Working-age population
The age group commonly defined as 15–64, often considered the primary labor force supporting dependents.
Dependency ratio
A comparison of the number of dependents (0–14 and 65+) to the working-age population (15–64); higher values can increase economic pressure on workers and budgets.
Total fertility rate (TFR)
The average number of children a woman is expected to have over her lifetime, assuming current age-specific birth rates remain constant.
Replacement-level fertility
The TFR needed for a population to replace itself from one generation to the next (assuming no net migration); often about 2.1 in many higher-income countries due to mortality and sex-ratio factors.
Crude birth rate (CBR)
The number of births per 1,000 people per year.
Crude death rate (CDR)
The number of deaths per 1,000 people per year.
Infant mortality rate
Deaths of infants under age 1 per 1,000 live births in a year.
Life expectancy
The average number of years a newborn is expected to live given current mortality conditions.
Net migration rate
The difference between immigration and emigration (often expressed per 1,000 people per year), affecting population size and age structure.
Population growth rate (percent)
An estimate of annual population change as a percentage; when CBR and CDR are per 1,000 per year, growth rate (%) ≈ (CBR − CDR) / 10 (with migration included if given).
Divide-by-10 conversion (per 1,000 to percent)

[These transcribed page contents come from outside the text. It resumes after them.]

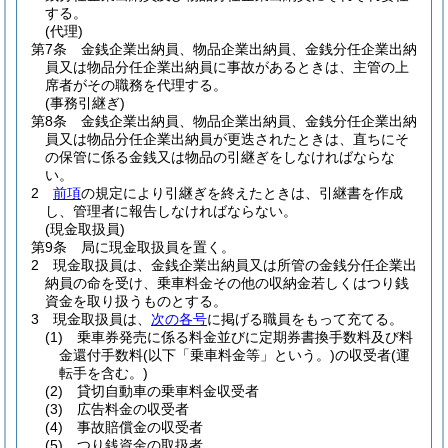
する。
(代理)
第7条
金銭企業出納員、物品企業出納員、金銭分任企業出納
員又は物品分任企業出納員に事故があるときは、主管の上
席者がその職務を代理する。
(事務引継ぎ)
第8条
金銭企業出納員、物品企業出納員、金銭分任企業出納
員又は物品分任企業出納員が更迭されたときは、直ちにそ
の保管に係る金銭又は物品の引継ぎをしなければならな
い。
2
前項
の規定により引継ぎを終えたときは、引継書を作成
し、管理者に報告しなければならない。
(現金取扱員)
第9条
局に現金取扱員を置く。
2
現金取扱員は、金銭企業出納員又は所管の金銭分任企業出
納員の命を受け、乗車料金その他の収納金若しくはつり銭
資金を取り扱うものとする。
3
現金取扱員は、
次の各号
に掲げる職員をもって充てる。
(1)
乗車券発売に係る料金並びに定期券書換手数料及び料
金還付手数料
(以下「乗車料金等」という。)
の収受者
(運
転手を含む。)
(2)
貸切自動車の乗車料金収受者
(3)
広告料金の収受者
(4)
事故賠償金の収受者
(5)
つり銭資金の取扱者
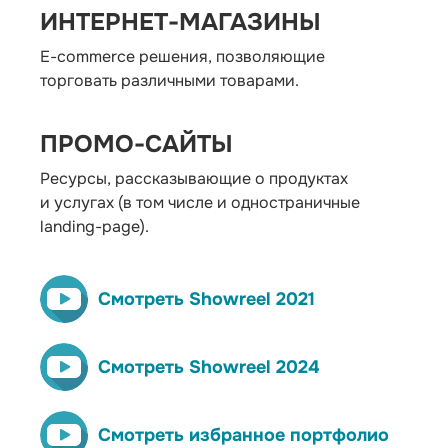
ИНТЕРНЕТ-МАГАЗИНЫ
E-commerce решения, позволяющие
торговать различными товарами.
ПРОМО-САЙТЫ
Ресурсы, рассказывающие о продуктах
и услугах (в том числе и одностраничные
landing-page).
Смотреть Showreel 2021
Смотреть Showreel 2024
Смотреть избранное портфолио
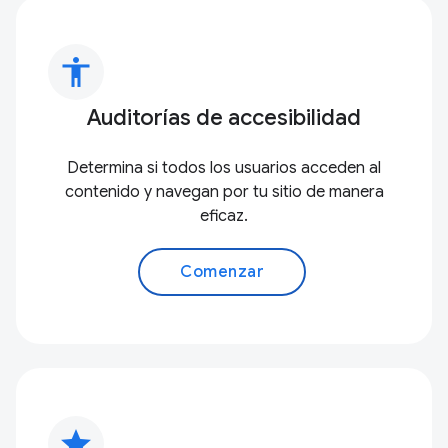
accessibility
Auditorías de accesibilidad
Determina si todos los usuarios acceden al
contenido y navegan por tu sitio de manera
eficaz.
Comenzar
star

A unit conversion step: rates given “per 1,000” are converted to “per 100” (percent) by dividing by 10.
Rule of 70
A quick approximation for doubling time: Doubling time (years) ≈ 70 / growth rate (%).
Doubling time
The approximate time it takes a population to double in size if it grows at a steady percentage rate.
Human population dynamics
The study of how and why human populations change over time, driven by births, deaths, immigration, and emigration.
Demographic transition model
A model describing typical changes in birth and death rates as a country industrializes and develops, helping explain shifts in population growth and age structure.
Stage 2 (Transitional) of the demographic transition
Stage with high birth rates and rapidly falling death rates (due to sanitation, clean water, healthcare), producing very rapid population growth.